Yallbecrazy wrote:I haven't watched any of Raynaud, but a senior who has had a negative assist to turnover ratio his entire career, with the best being about 0.8 with a career high BPM of 7.4 and no stats that really stand out probably isn't worthy of a draft pick at all.
Condon on the other hand is a 2 sport athlete that only recently picked up the sport 5 years ago. He's a natural athlete that has an assist to turnover ratio above 2 which I haven't really seen before in a major conference from an underclassmen big (point forwards don't count). His BBIQ projects as outlier good, he's very aggressive and is leading one of the best teams in the country against the strongest conference in the history of college basketball.

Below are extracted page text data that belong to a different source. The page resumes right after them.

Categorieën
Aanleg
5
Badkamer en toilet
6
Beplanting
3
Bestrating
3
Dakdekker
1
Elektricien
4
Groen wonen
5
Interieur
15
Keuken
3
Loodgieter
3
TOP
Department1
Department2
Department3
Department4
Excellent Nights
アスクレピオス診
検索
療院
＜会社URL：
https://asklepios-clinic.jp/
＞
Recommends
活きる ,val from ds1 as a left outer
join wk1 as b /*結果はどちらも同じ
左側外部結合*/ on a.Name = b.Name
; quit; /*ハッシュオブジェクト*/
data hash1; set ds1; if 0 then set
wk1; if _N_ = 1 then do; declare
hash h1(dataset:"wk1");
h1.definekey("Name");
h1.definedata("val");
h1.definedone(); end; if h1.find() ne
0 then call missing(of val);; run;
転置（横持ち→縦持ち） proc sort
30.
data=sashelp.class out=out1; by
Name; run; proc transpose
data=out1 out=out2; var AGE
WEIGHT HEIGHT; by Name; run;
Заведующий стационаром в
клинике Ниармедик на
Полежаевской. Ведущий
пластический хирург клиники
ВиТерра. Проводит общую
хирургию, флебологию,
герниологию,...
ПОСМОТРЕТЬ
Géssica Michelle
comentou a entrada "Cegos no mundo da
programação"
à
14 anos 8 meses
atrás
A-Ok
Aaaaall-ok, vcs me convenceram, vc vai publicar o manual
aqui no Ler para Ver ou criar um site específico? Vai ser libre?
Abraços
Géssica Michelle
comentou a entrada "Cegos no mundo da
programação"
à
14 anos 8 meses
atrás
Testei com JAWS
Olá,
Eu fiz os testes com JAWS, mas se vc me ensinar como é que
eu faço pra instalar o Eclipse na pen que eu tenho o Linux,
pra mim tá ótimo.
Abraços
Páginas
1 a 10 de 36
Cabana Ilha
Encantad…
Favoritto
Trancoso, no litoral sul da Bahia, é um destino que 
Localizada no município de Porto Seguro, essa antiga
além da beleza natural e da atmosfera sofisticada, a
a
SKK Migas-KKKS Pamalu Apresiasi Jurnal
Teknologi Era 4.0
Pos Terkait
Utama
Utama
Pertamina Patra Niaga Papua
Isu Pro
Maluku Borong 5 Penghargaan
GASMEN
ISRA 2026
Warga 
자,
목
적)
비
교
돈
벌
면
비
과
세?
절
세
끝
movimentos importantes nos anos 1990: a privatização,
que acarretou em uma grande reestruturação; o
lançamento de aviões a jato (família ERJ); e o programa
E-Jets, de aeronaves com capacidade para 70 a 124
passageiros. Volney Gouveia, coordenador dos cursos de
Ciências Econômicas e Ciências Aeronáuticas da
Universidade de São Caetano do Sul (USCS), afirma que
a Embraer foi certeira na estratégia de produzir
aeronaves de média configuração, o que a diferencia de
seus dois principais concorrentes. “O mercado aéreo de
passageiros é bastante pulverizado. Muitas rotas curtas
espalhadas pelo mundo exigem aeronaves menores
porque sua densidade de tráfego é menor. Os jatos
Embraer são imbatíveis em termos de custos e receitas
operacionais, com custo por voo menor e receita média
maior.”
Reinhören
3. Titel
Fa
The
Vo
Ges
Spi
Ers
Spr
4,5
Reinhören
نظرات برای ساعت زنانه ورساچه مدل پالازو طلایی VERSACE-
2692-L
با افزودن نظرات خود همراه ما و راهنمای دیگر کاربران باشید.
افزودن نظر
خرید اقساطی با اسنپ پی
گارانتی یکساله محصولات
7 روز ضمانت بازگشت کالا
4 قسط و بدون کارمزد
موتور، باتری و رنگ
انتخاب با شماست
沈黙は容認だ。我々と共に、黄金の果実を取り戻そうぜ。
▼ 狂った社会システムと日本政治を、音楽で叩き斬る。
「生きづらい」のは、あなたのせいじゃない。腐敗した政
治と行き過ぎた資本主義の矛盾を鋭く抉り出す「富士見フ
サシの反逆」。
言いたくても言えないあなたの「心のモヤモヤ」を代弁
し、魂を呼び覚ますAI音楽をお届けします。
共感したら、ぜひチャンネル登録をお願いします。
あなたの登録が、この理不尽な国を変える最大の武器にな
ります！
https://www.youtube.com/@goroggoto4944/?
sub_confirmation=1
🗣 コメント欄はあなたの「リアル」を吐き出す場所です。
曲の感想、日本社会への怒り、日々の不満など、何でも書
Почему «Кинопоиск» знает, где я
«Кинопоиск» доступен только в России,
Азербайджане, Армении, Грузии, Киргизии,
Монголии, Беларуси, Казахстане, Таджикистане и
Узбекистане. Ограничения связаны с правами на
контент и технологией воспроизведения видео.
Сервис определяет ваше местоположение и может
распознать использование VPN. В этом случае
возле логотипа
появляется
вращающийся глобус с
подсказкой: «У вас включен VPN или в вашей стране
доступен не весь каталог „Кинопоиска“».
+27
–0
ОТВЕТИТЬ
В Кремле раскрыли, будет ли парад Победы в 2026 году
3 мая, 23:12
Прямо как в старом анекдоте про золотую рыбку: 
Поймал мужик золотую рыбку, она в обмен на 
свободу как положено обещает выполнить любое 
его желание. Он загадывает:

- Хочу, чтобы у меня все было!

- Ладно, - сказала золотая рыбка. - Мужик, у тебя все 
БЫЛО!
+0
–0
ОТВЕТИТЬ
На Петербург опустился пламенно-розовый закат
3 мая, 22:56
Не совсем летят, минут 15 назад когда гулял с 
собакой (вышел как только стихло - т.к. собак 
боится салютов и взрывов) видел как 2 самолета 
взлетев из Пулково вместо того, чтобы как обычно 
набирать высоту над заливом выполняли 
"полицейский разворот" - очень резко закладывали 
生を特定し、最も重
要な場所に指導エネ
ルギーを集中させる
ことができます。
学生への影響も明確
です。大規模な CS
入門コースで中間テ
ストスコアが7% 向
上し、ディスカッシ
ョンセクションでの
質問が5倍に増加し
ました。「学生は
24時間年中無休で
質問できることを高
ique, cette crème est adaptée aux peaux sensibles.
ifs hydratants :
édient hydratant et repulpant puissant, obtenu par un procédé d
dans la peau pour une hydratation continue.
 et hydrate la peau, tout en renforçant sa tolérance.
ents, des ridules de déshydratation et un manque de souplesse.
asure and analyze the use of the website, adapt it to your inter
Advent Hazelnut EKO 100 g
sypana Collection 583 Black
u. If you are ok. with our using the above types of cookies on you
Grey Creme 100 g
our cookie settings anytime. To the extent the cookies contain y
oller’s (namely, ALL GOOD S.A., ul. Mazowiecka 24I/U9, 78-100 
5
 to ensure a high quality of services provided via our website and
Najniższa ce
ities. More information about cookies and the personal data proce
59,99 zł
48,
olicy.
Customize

I'd love Alex Condon, but doubt he will be available at the second round pick. I don't think Alex Condon is worth a top ten pick and we never trade for a FRP. He is on the skinny side for me and and I don't see a plus wingspan and he shoots 62% from the line, so I struggle with picking him as high as where we will pick.
Raynaud is productive and likely available in the second round. He maybe a year older, is still a 7 BPM and shoots double the amount of threes, and shoots freethrows 15% better than Condon. He also averaged 20 and 11 which has to be somewhat noteworthy.
If you love the passing, Raynaud shows some high level skill and is notable for short roll passing, and the caveat to the high turnovers is Raynaud is playing on Stanford and is the primary option facing doubles and team's best defenders. In the NBA with spacing he should be a decent stretch C. He is a good draft budget floor spacer.